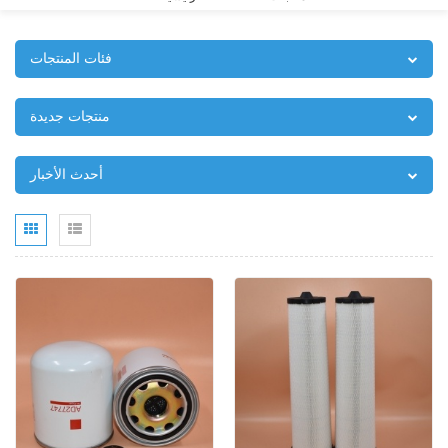
فئات المنتجات
منتجات جديدة
أحدث الأخبار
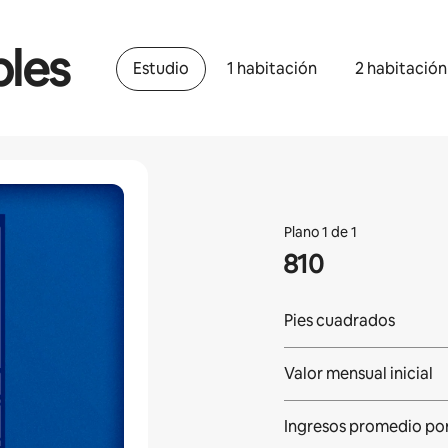
bles
Estudio
1 habitación
2 habitación
Plano 1 de 1
810
Pies cuadrados
Valor mensual inicial
Ingresos promedio
po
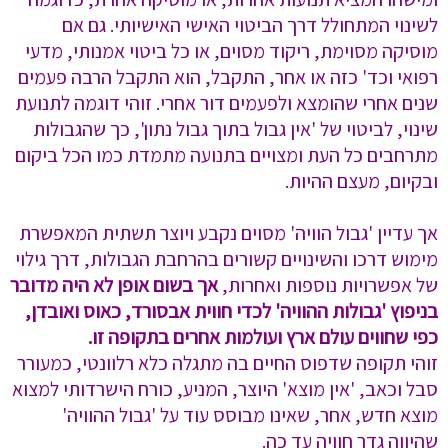
לשינוי המתחולל דרך הביטוי האישי האישיותי. גם אם
מוסיקה מסוימת, ריקוד מסוים, או כל ביטוי אמנותי, מדעי
רפואי וכד' כזה או אחר, התקבל, הוא התקבל הרבה פעמים
שנים אחרי שהומצא ולפעמים דור אחרי. זוהי דוגמה לתנועת
שינוי, לביטוי של 'אין גבול בתוך גבול נתון', כך שהגבולות
מתרחבים כל העת ומצויים בתנועה מתמדת כמו הכל ביקום
ובקיום, מעצם ההיות.
אך עדיין 'גבול הוויה' מסוים נקבע ויוצר תשתית המאפשרת
מימוש דרכו והשינויים קשורים בהרחבת הגבולות, דרך גילוי
של אפשרויות נוספות ואחרות,
אך בשום אופן לא היה מדובר
בניפוץ 'גבולות ההוויה' לכדי חווית אבסורד, כאוס ואובדן,
כפי שחווים עולם ארץ ועולמות אחרים בתקופה זו.
זוהי תקופה שדפוס החיים בה מתגלה כלא רלוונטי, כמעורר
סבל וכאב, 'אין מוצא' היוצר, המניע, כורח הישרדותי למצוא
מוצא חדש, אחר, שאינו מבוסס עוד על 'גבול ההוויה'
שהיווה גדר חוויה עד כה.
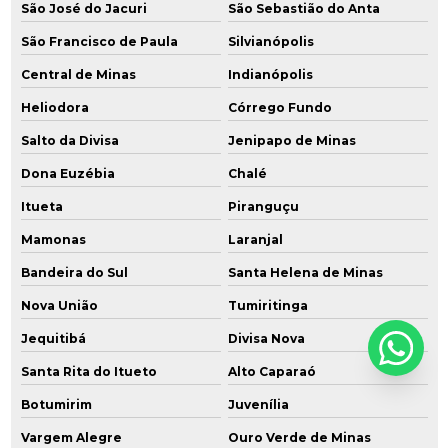
São José do Jacuri
São Sebastião do Anta
São Francisco de Paula
Silvianópolis
Central de Minas
Indianópolis
Heliodora
Córrego Fundo
Salto da Divisa
Jenipapo de Minas
Dona Euzébia
Chalé
Itueta
Piranguçu
Mamonas
Laranjal
Bandeira do Sul
Santa Helena de Minas
Nova União
Tumiritinga
Jequitibá
Divisa Nova
Santa Rita do Itueto
Alto Caparaó
Botumirim
Juvenília
Vargem Alegre
Ouro Verde de Minas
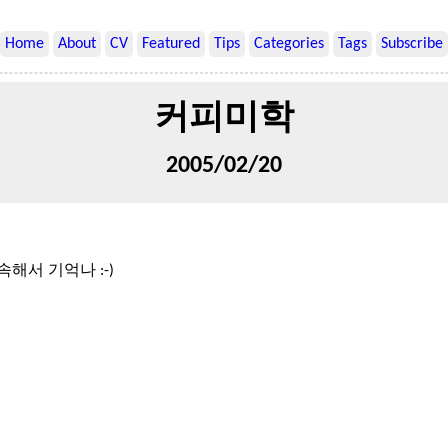
Home
About
CV
Featured
Tips
Categories
Tags
Subscribe
커피미학
2005/02/20
해서 기억나 :-)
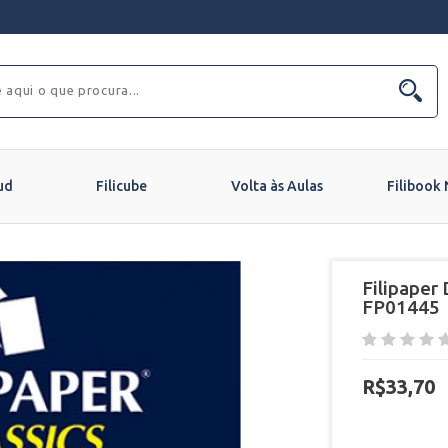
ud
Filicube
Volta às Aulas
Filibook
Filipaper
FP01445
R$33,70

EXERCISE — Copy out the lines above unchanged. Skip the images.

FINISHED EXERCISE —
فئات المنتجات
منتجات جديدة
أحدث الأخبار
bles
Estudio
1 habitación
2 habitación
Plano 1 de 1
810
Pies cuadrados
Valor mensual inicial
Ingresos promedio
po
לשינוי המתחולל דרך הביטוי האישי האישיותי. גם אם
מוסיקה מסוימת, ריקוד מסוים, או כל ביטוי אמנותי, מדעי
רפואי וכד' כזה או אחר, התקבל, הוא התקבל הרבה פעמים
שנים אחרי שהומצא ולפעמים דור אחרי. זוהי דוגמה לתנועת
שינוי, לביטוי של 'אין גבול בתוך גבול נתון', כך שהגבולות
מתרחבים כל העת ומצויים בתנועה מתמדת כמו הכל ביקום
ובקיום, מעצם ההיות.
אך עדיין 'גבול הוויה' מסוים נקבע ויוצר תשתית המאפשרת
מימוש דרכו והשינויים קשורים בהרחבת הגבולות, דרך גילוי
של אפשרויות נוספות ואחרות,
אך בשום אופן לא היה מדובר
בניפוץ 'גבולות ההוויה' לכדי חווית אבסורד, כאוס ואובדן,
כפי שחווים עולם ארץ ועולמות אחרים בתקופה זו.
זוהי תקופה שדפוס החיים בה מתגלה כלא רלוונטי, כמעורר
סבל וכאב, 'אין מוצא' היוצר, המניע, כורח הישרדותי למצוא
מוצא חדש, אחר, שאינו מבוסס עוד על 'גבול ההוויה'
שהיווה גדר חוויה עד כה.
São José do Jacuri
São Sebastião do Anta
São Francisco de Paula
Silvianópolis
Central de Minas
Indianópolis
Heliodora
Córrego Fundo
Salto da Divisa
Jenipapo de Minas
Dona Euzébia
Chalé
Itueta
Piranguçu
Mamonas
Laranjal
Bandeira do Sul
Santa Helena de Minas
Nova União
Tumiritinga
Jequitibá
Divisa Nova
Santa Rita do Itueto
Alto Caparaó
Botumirim
Juvenília
Vargem Alegre
Ouro Verde de Minas
Home
About
CV
Featured
Tips
Categories
Tags
Subscribe
커피미학
2005/02/20
해서 기억나 :-)
ud
Filicube
Volta às Aulas
Filibook
Filipaper
FP01445
R$33,70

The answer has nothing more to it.